Dave Pollard: Conversations that Don’t Suck #kmw12 #KMWorld

Dave Pollard is retired CKO at E&Y and Director, Group Pattern Language Project. For more information on the Group Pattern Language Project see www.groupworksdeck.org

[These are my notes from the KMWorld 2012 Conference. Since I’m publishing them as soon as possible after the end of a session, they may contain the occasional typographical or grammatical error. Please excuse those. To the extent I’ve made any editorial comments, I’ve shown those in brackets.]

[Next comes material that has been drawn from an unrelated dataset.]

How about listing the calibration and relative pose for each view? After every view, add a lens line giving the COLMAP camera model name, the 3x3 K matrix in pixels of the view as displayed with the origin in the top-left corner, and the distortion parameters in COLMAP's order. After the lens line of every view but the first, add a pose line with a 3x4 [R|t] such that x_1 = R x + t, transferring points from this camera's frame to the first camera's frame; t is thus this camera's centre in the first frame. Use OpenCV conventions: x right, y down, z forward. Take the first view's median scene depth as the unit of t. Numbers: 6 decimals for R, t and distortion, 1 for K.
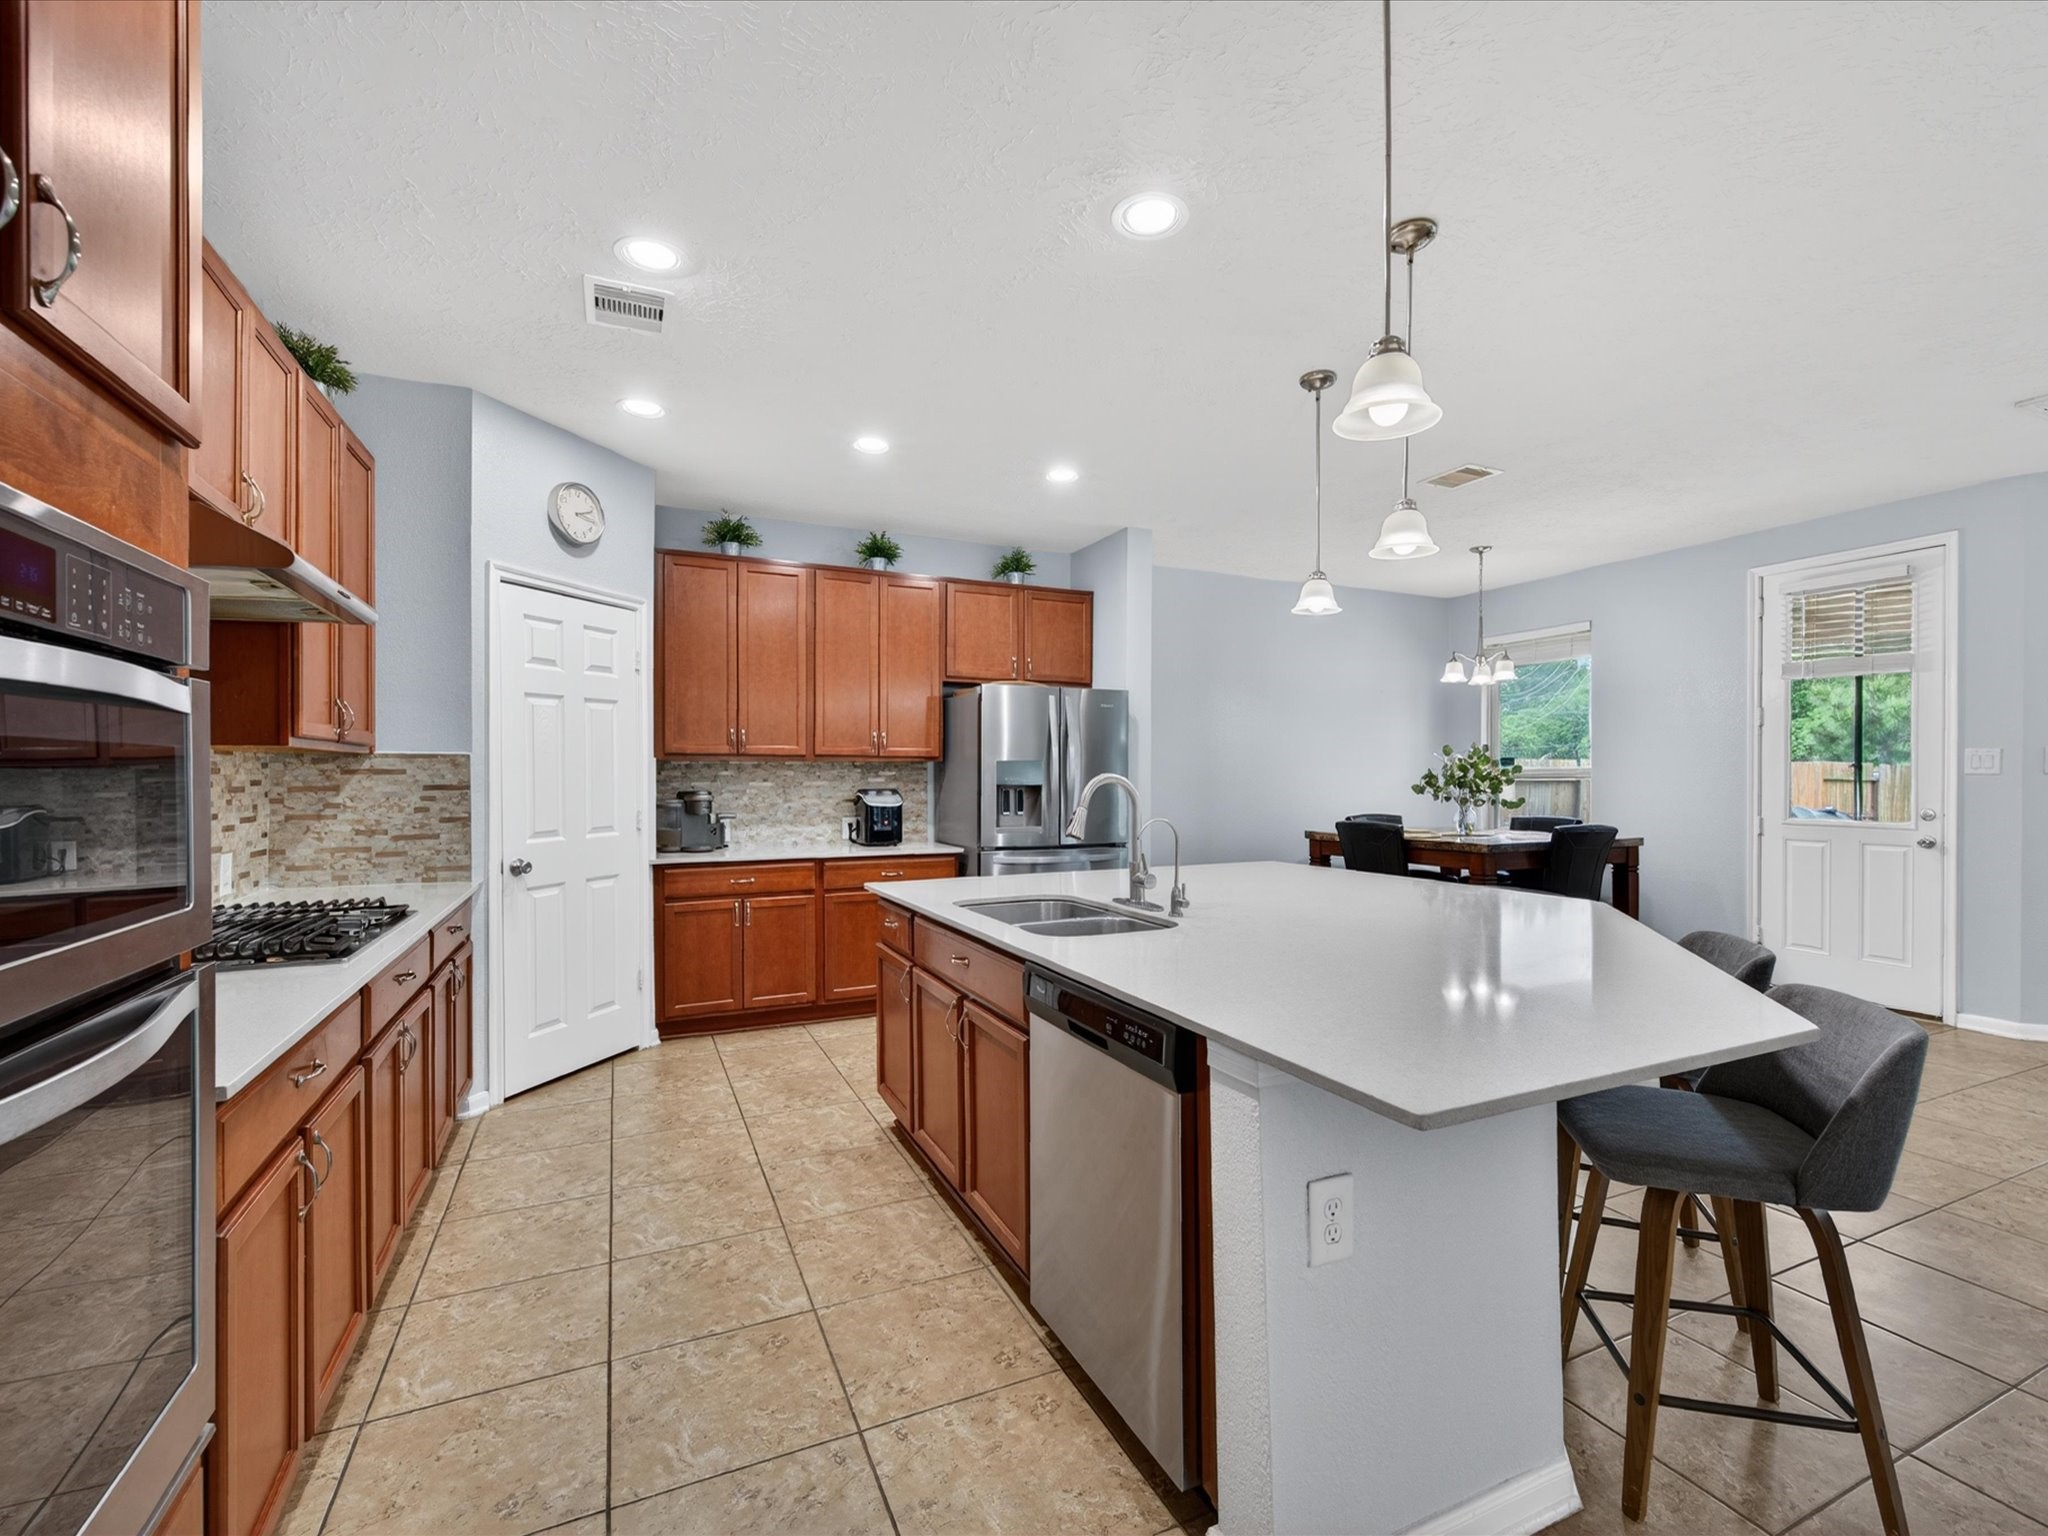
lens RADIAL K [[885.7, 0, 1020.9], [0, 885.7, 772.9], [0, 0, 1]] dist [0.008937, 0.000068]
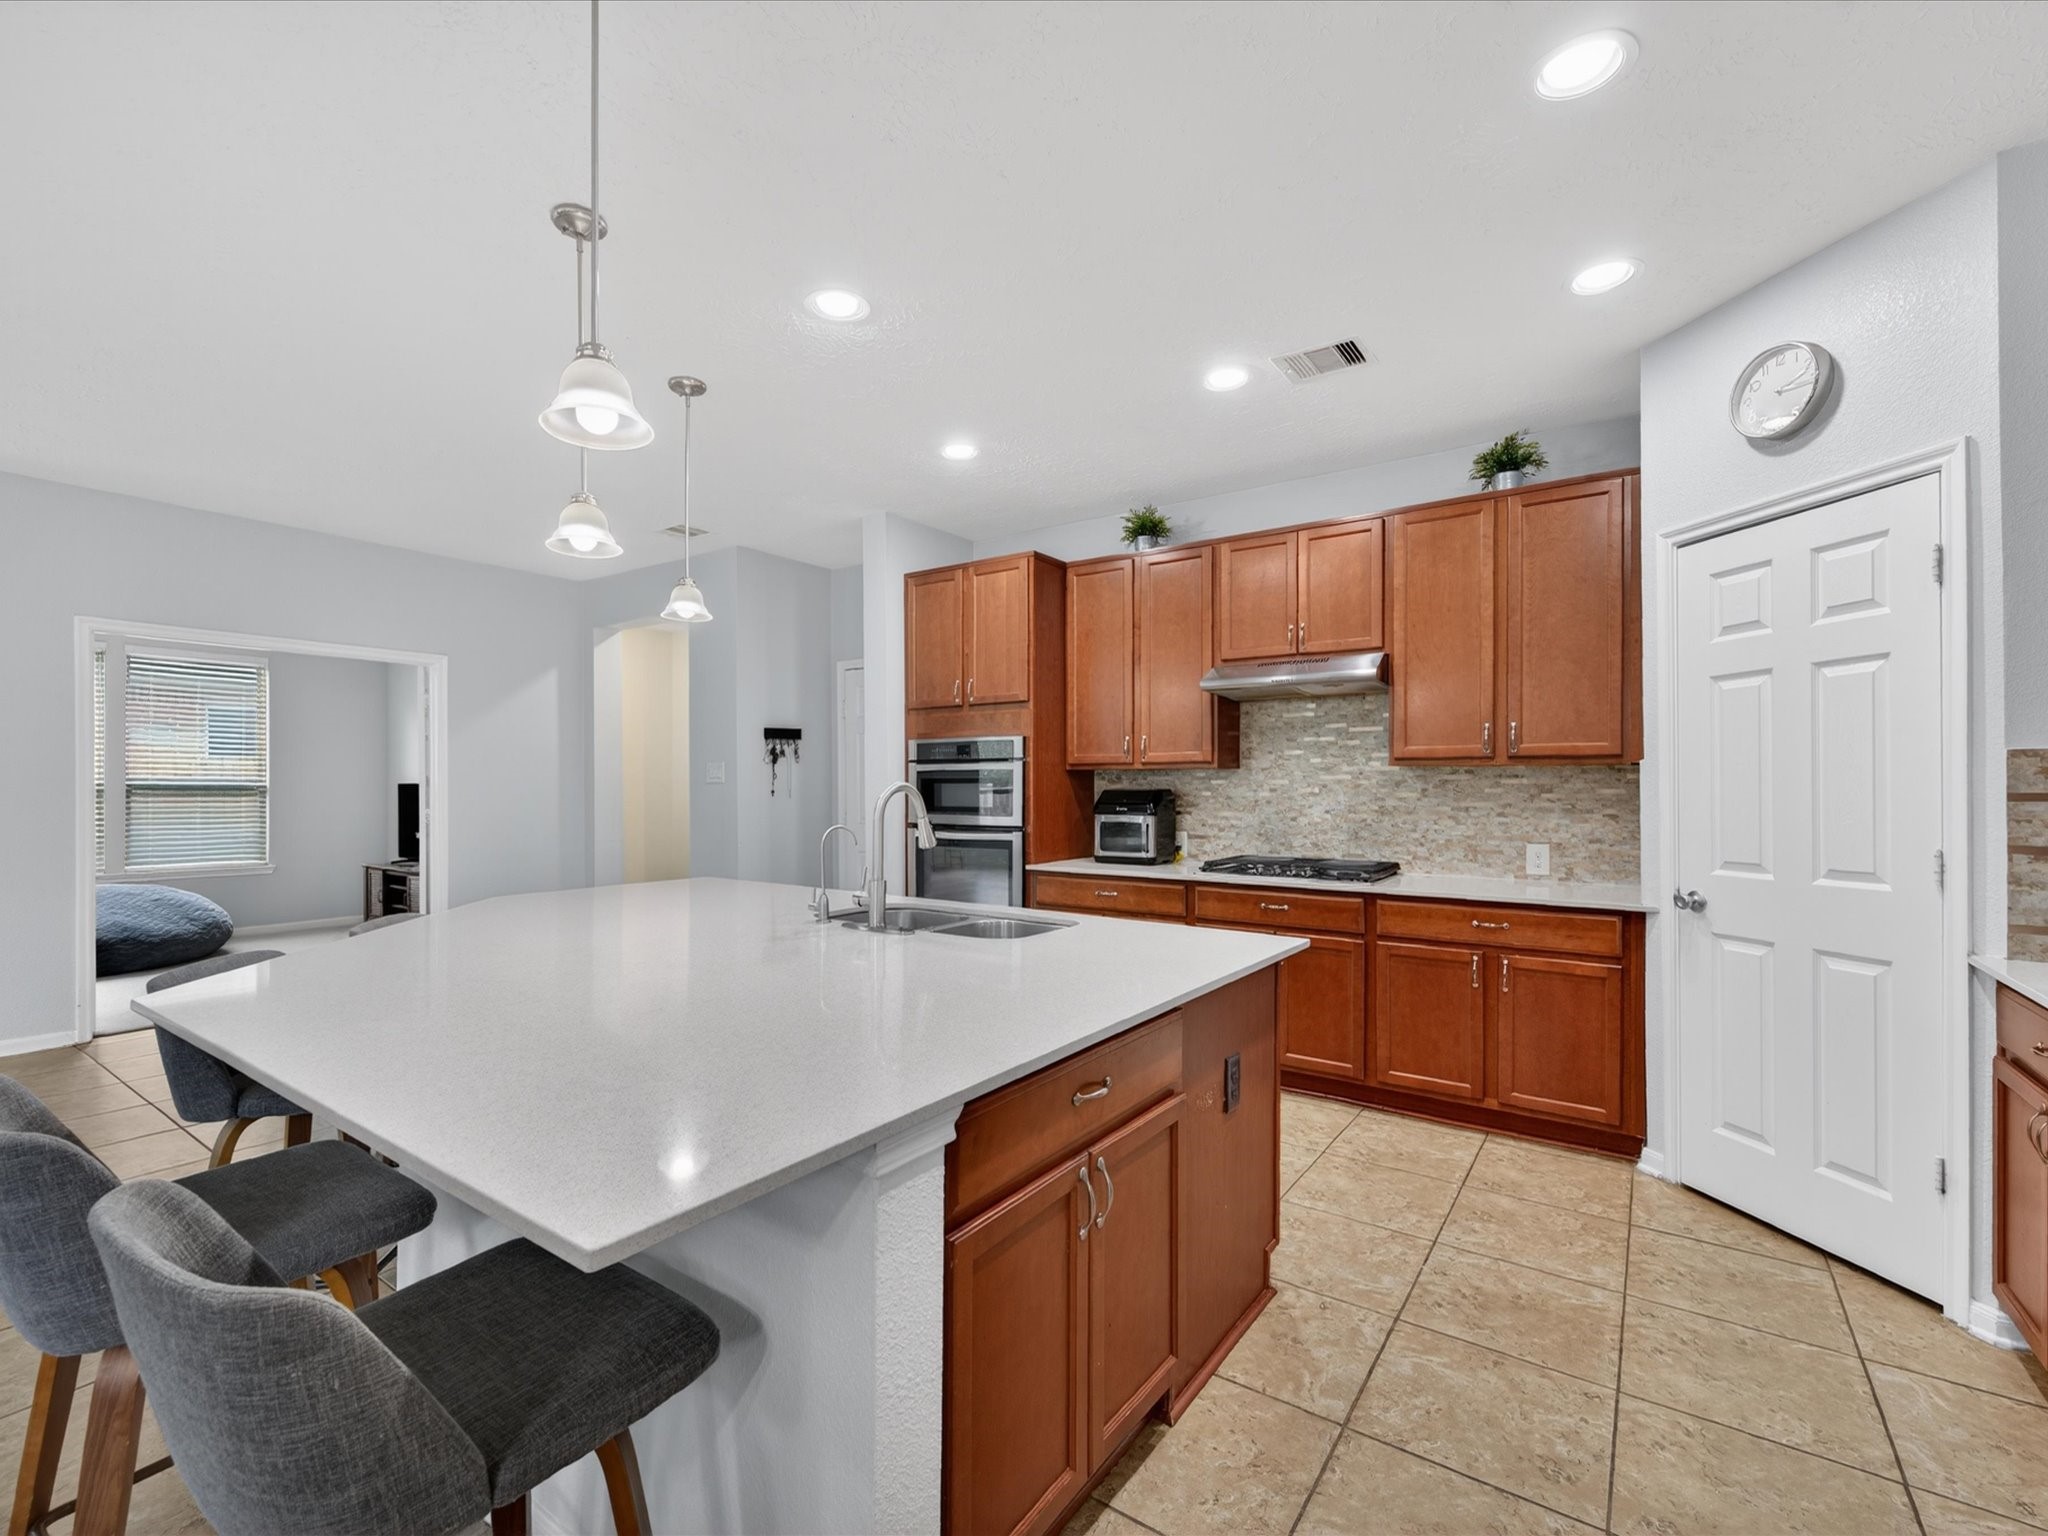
lens RADIAL K [[899.9, 0, 1029.3], [0, 899.9, 767.4], [0, 0, 1]] dist [0.002049, 0.000508]
pose [[-0.855711, -0.012046, -0.517315, 0.361470], [-0.000566, 0.999750, -0.022343, 0.006386], [0.517454, -0.018827, -0.855504, 1.417390]]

  • Intention. How you prepare for a meeting has an enormous impact on the results of the meeting. For example, engaging a facilitator beforehand can help surface conflicting agendas early. What matters with respect to intention? Set the focus for the meeting early and articulate that priority clearly and early.
  • Context. To promote better conversation, place them in a pleasant discussion space. Even if you have participants of different rank, make sure you’ve created a welcoming and equal playing field so that everyone feels empowered to contribute regardless of rank. Be sure that you understand and give respect to group culture and the history/context of the discussion. Finally, make sure you’ve invited the right people to the meeting and that all of them are present and participating.
  • Relationship. “Hosting” a meeting is a critical role. They set and maintain the tone of the meeting. You can help build relationship by breaking bread together, expressing appreciation for the members of the group and encouraging the good faith assumption (i,e., accept that we are all doing our best). Other critical factors are transparency, shared airtime and continuous attention to tending the relationships as they grow,
  • Flow. Pay attention to the rhythm, energy, balance, and pacing from beginning to end. How you open a meeting sets the tone. Equally how you close the meeting can help with resolution — especially where there has been conflict or uncertainty in the meeting. Be aware that if you are exploring a new topic or looking for new ideas, you need to observe the divergence/convergence rhythm: diverge so that you can brainstorm and then converge to come to consensus.
  • Creativity. Be careful that you don’t shut down creativity too early. Common ways of doing this are failing to encourage bold thinking, trying to force new ideas into an existing structure too quickly, using budgetary constraints to stop new ideas, being unwilling to be playful (using humor and fun). That said, be aware of the “power of constraints.” If you embrace limitations as challenges, that can help focus your efforts more productively. Just be aware of your intentions — don’t rush to a constraint if your goal is to shut down the current conversation.
  • Perspective. When it looks like a meeting is running off the rails, it may be necessary to help everyone shift perspective. For example, help the group focus on common ground. While doing that, don’t ignore what’s going on — be sure to honor the contradiction and ambiguity that has emerged. Other ways of shifting perspective are (1) Fractal (notice patterns repeating at different levels); (2) Go meta (widen the lens, change the frame of analysis; (3) Change your focus by zooming in or zooming out (focus on forest or focus on trees); (4) Time shift (reflect on the past, envision the future); (5) Translation (reframe, articulate, bridge differences); (6) Value the margins (listen to voices from the edge);(7) Viewpoint shift (see with new eyes so you can think differently about the problem).
  • Modelling. The facilitator needs to be very courageous throughout this process — don’t be defensive — just hold the participants to their commitment to achieve/perform together. In addition, the facilitator needs to “hold space” — this means maintaining the trust, focus and openness of the group. Sometimes the facilitator may need to say “I’m stuck here and need help moving us past this logjam.” Ideal participant behaviors include (1) listening carefully until you really understand what is being said (or not said); (2) mirroring — reflecting back what you’ve heard; (3) don’t things personally — it isn’t always about you; (4) be self-aware — understand your own values, biases, needs, biases, gifts. One key technique is to use the words “Yes, and” rather than beginning with the word “But.”
  • Inquiry & Synthesis. At this stage, it’s important to take time to reflect. Then distill by summarizing/synthesizing what’s been said or decided. If necessary,consider going deeper (drilling down) until you really undersatnd what’s going on.
  • Faith. While this may be a tough concept for a business audience, it is important that people trust that by doing the right things, the right result will emerge. Letting go and letting come can be very hard — especially for the faciitator.